The propagation time, assuming neglible (many) other factors, would be:
$$ RTT = 2 * 8,000 kms / {\frac{299,792 kms}{1 sec}} =~ 53.4 ms $$
(OK, that IP is probably closer to Europe than that 😅)
The 3d hop, 81.46.34.125, which is reasonably well geolocalized to
the beatiful city of 📍Madrid (Spain),
some 600 Kms away from Barcelona (or ~4ms), gives almost 1.5x the RTT to the
middle of USA.
We seem to be measuring something more than purely the RTT, something that
sets traceroute RTT measurements way way off.
And the answer is… #
We are also measuring the time the router takes to generate and send the ICMP packet back (processing time). And, due to the hardware architecture of many routers, this is usually NOT done in the Forwarding Plane, but rather in the Control Plane:
Routers: Control Plane protections and their implications
TTL=0 packets trigger an exception
in the Forwarding Plane, and the offending packet is sent to the Control Plane.

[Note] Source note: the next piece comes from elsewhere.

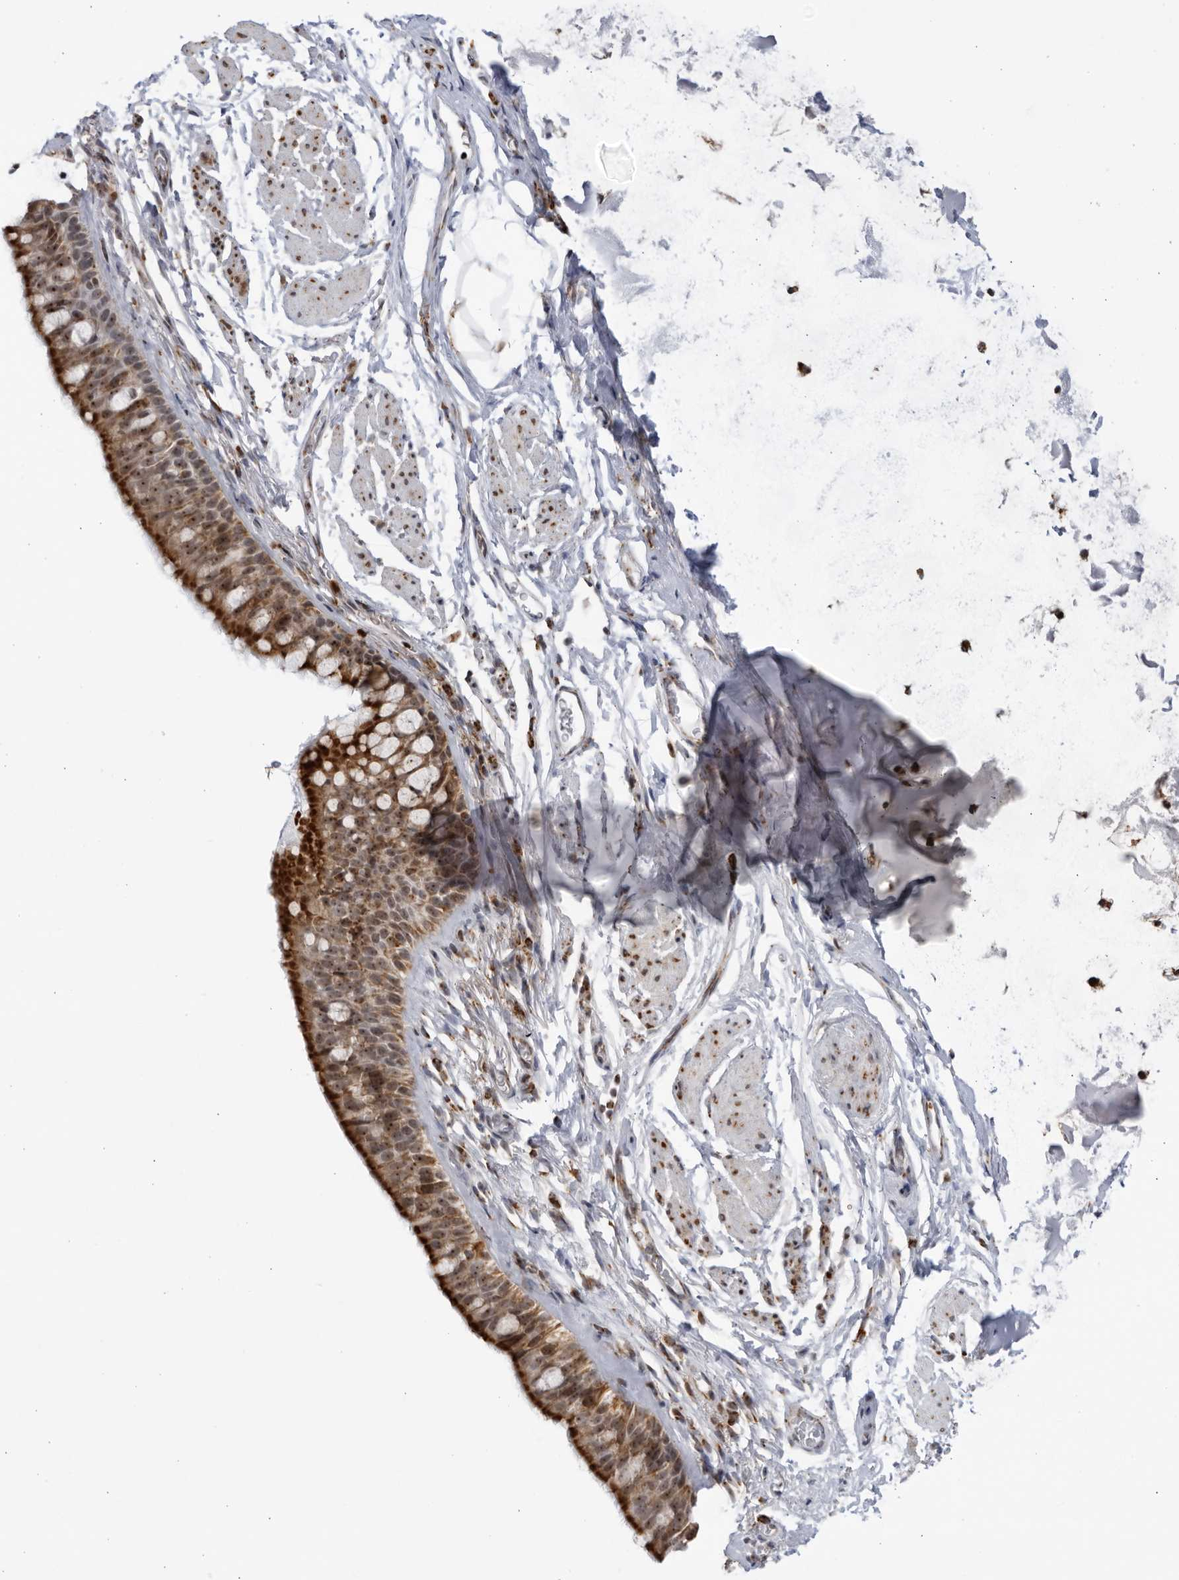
{"staining": {"intensity": "strong", "quantity": ">75%", "location": "cytoplasmic/membranous,nuclear"}, "tissue": "bronchus", "cell_type": "Respiratory epithelial cells", "image_type": "normal", "snomed": [{"axis": "morphology", "description": "Normal tissue, NOS"}, {"axis": "topography", "description": "Cartilage tissue"}, {"axis": "topography", "description": "Bronchus"}], "caption": "Protein staining by IHC displays strong cytoplasmic/membranous,nuclear expression in about >75% of respiratory epithelial cells in normal bronchus.", "gene": "RBM34", "patient": {"sex": "female", "age": 53}}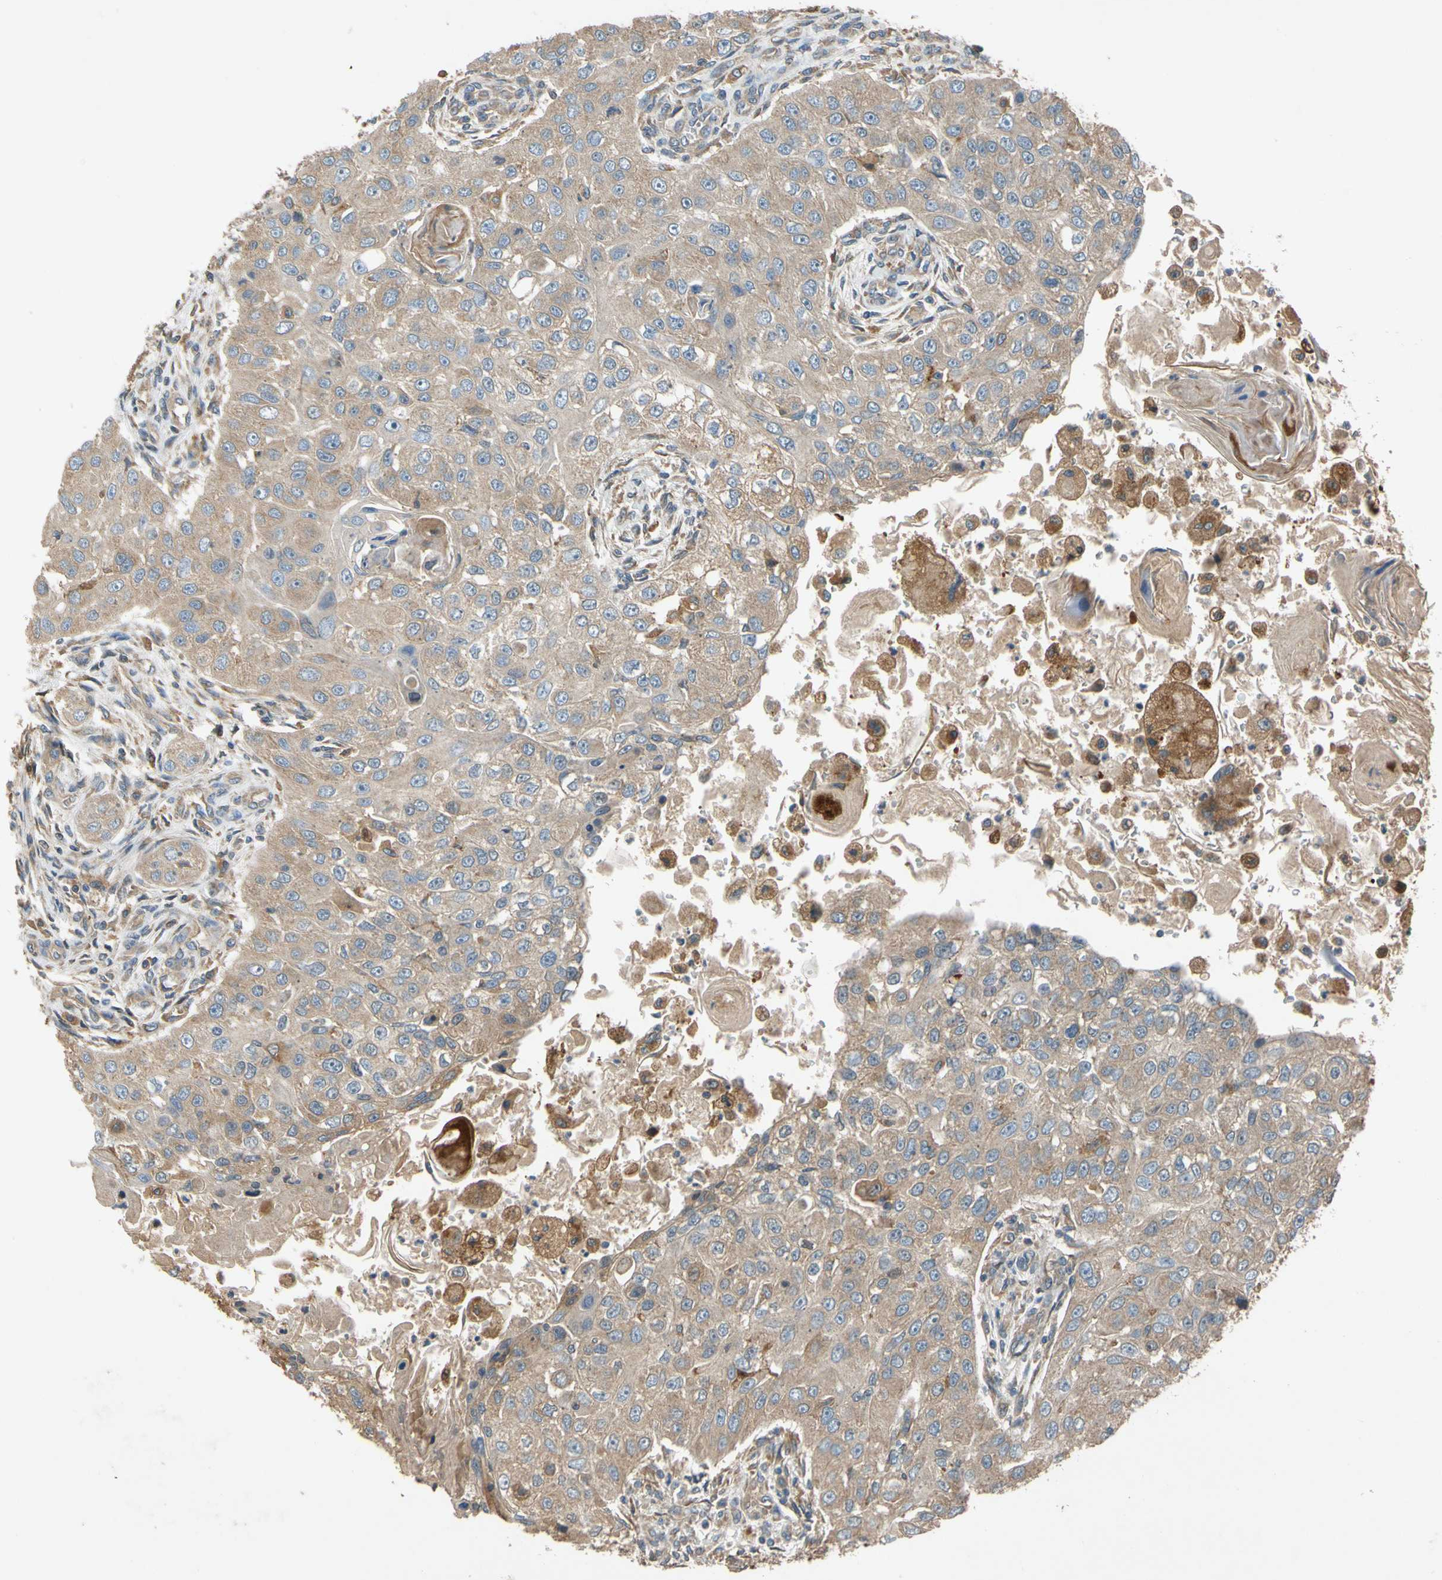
{"staining": {"intensity": "moderate", "quantity": ">75%", "location": "cytoplasmic/membranous"}, "tissue": "head and neck cancer", "cell_type": "Tumor cells", "image_type": "cancer", "snomed": [{"axis": "morphology", "description": "Normal tissue, NOS"}, {"axis": "morphology", "description": "Squamous cell carcinoma, NOS"}, {"axis": "topography", "description": "Skeletal muscle"}, {"axis": "topography", "description": "Head-Neck"}], "caption": "Immunohistochemical staining of human head and neck cancer (squamous cell carcinoma) demonstrates medium levels of moderate cytoplasmic/membranous protein positivity in approximately >75% of tumor cells.", "gene": "USP46", "patient": {"sex": "male", "age": 51}}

Packets destined to the Control Plane are heavily rate-limited and QoS enforced,
and can even be lost. In fact, this is likely what happened to the first probe
of the 12th hop using TCP:
12 * 142.251.254.74 43.128 ms 40.690 ms
At the same time, the Control Plane might postpone the low-priority task of
generating the ICMP time exceeded packet if it has more urgent things to do.
So what we are seeing here is that the router 81.46.34.125 is much slower
in generating ICMP messages than the routers in hops 4th-10th.
Case closed! 🥳
Bonus: is it even possible to measure RTTs without involving the Control Plane? #
Yes, sometimes.
A good example is Bidirectional Forwarding Detection. BFD, under a set of very specific conditions, can reliably estimate the RTT at the dataplane level with a L3 adjacent neighbour by using the Echo mode.
In this mode, the router injects BFD packets to the interfaces where it expects BFD peers, with the source and destination IPs set to its own IP address. This forces the directly connected peer router to hair-pin the traffic back to the ingress interface. The packet is sent back directly from the Forwarding Plane, and is a proof that the link is working. In addition, a timestamp can be added when sending the packet, so that the RTT can be reliably calculated when the packet is echoed without the need to keep clocks in tight synchronization between devices.
The echo mode only works for directly connected peers, though (one IP hop away).
Next #
That… was fun! I hope you liked it too. 😀